A ordem visava alinhar a legenda à oposição e costurar uma aliança nacional com o PL para as próximas eleições.
Mas houve uma resistência interna barulhenta.
André Fufuca, então titular da pasta do Esporte, ignorou o comando da cúpula partidária.
O preço da desobediência foi alto: ele perdeu a vice-presidência nacional do PP e o comando do diretório no Maranhão. No entanto, em entrevista a VEJA, Fufuca demonstra que o cálculo político foi preciso.
De olho no eleitorado maranhense — onde Lula obteve 71% dos votos em 2022 —, ele afirma que a gratidão ao presidente supera a fidelidade partidária.
Durante a entrevista, o parlamentar também defendeu o atual modelo de distribuição de emendas parlamentares, incluindo as de comissão.
Para Fufuca, o mecanismo representa um avanço institucional e fortalece a atuação do Congresso Nacional junto aos municípios.
Ele destacou ainda o papel do ministro do Supremo Tribunal Federal (STF), Flávio Dino na mediação de impasses entre os Poderes, especialmente nas discussões envolvendo o Orçamento.
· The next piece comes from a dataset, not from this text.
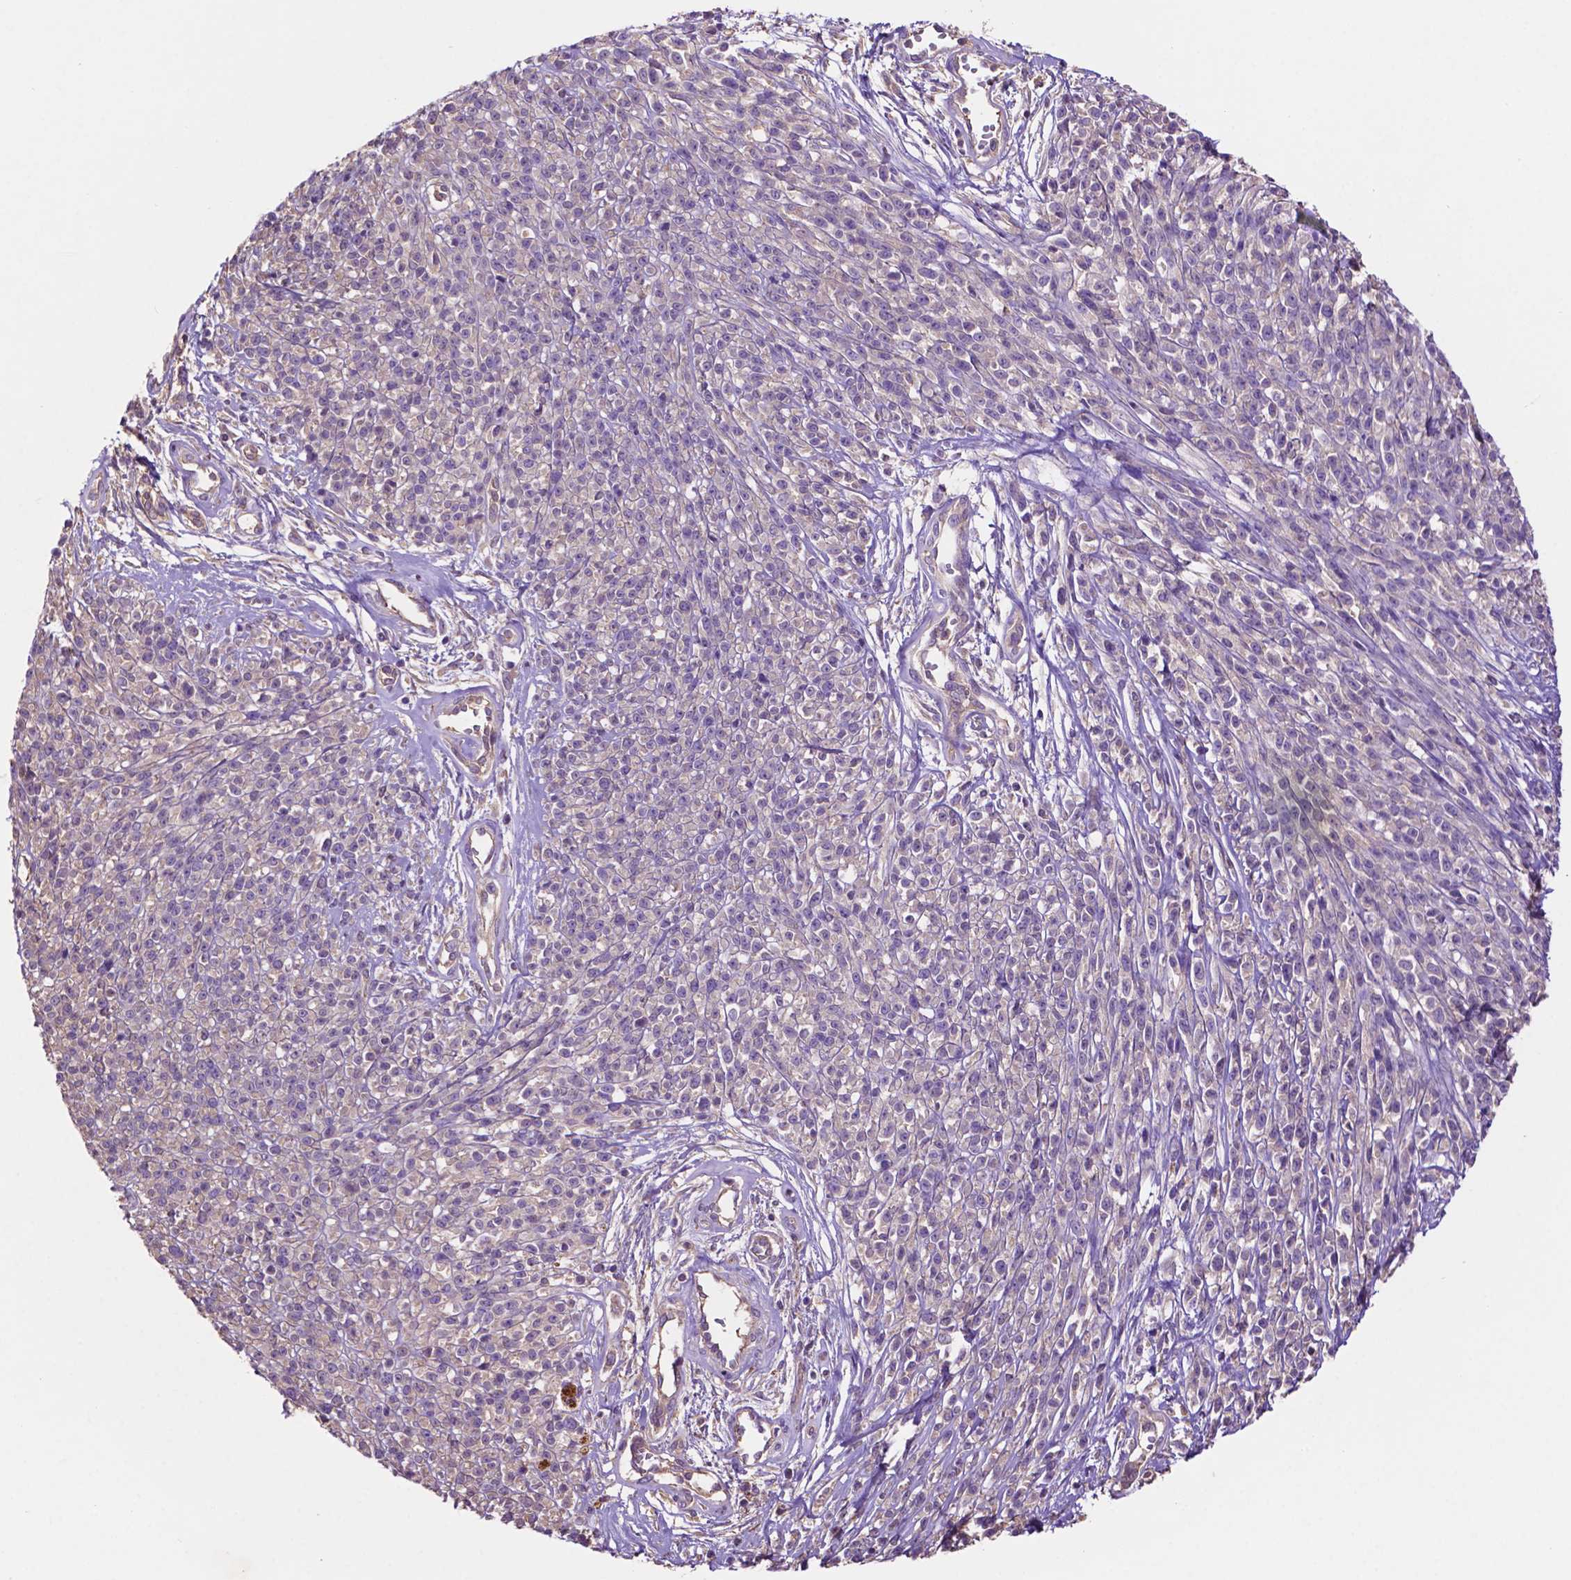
{"staining": {"intensity": "negative", "quantity": "none", "location": "none"}, "tissue": "melanoma", "cell_type": "Tumor cells", "image_type": "cancer", "snomed": [{"axis": "morphology", "description": "Malignant melanoma, NOS"}, {"axis": "topography", "description": "Skin"}, {"axis": "topography", "description": "Skin of trunk"}], "caption": "Malignant melanoma was stained to show a protein in brown. There is no significant expression in tumor cells.", "gene": "GDPD5", "patient": {"sex": "male", "age": 74}}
Segundo o deputado, a experiência política de Dino pode contribuir para o equilíbrio entre Judiciário e Legislativo.
"Anistia, não"
Um dos pontos mais contundentes da entrevista toca na ferida aberta do 8 de Janeiro. Enquanto setores da direita e do próprio PP articulam projetos de anistia para os envolvidos nos ataques às sedes dos Três Poderes, Fufuca é taxativo ao se posicionar contra qualquer perdão a crimes contra ao Estadp de Direito
"Anistia, não. Atentar contra a democracia não é brincadeira. É algo muito grave. O que se tentou fazer no Brasil foi um ato contra os poderes, contra as instituições", afirma o ex-ministro.
Repercussão local
No Maranhão , onde o eleitorado historicamente apresenta maior alinhamento com o presidente Lula a , depender da configuração das alianças, o ministro pode se consolidar como uma das principais lideranças do estado em composições majoritárias vinculadas ao projeto político do governo federal.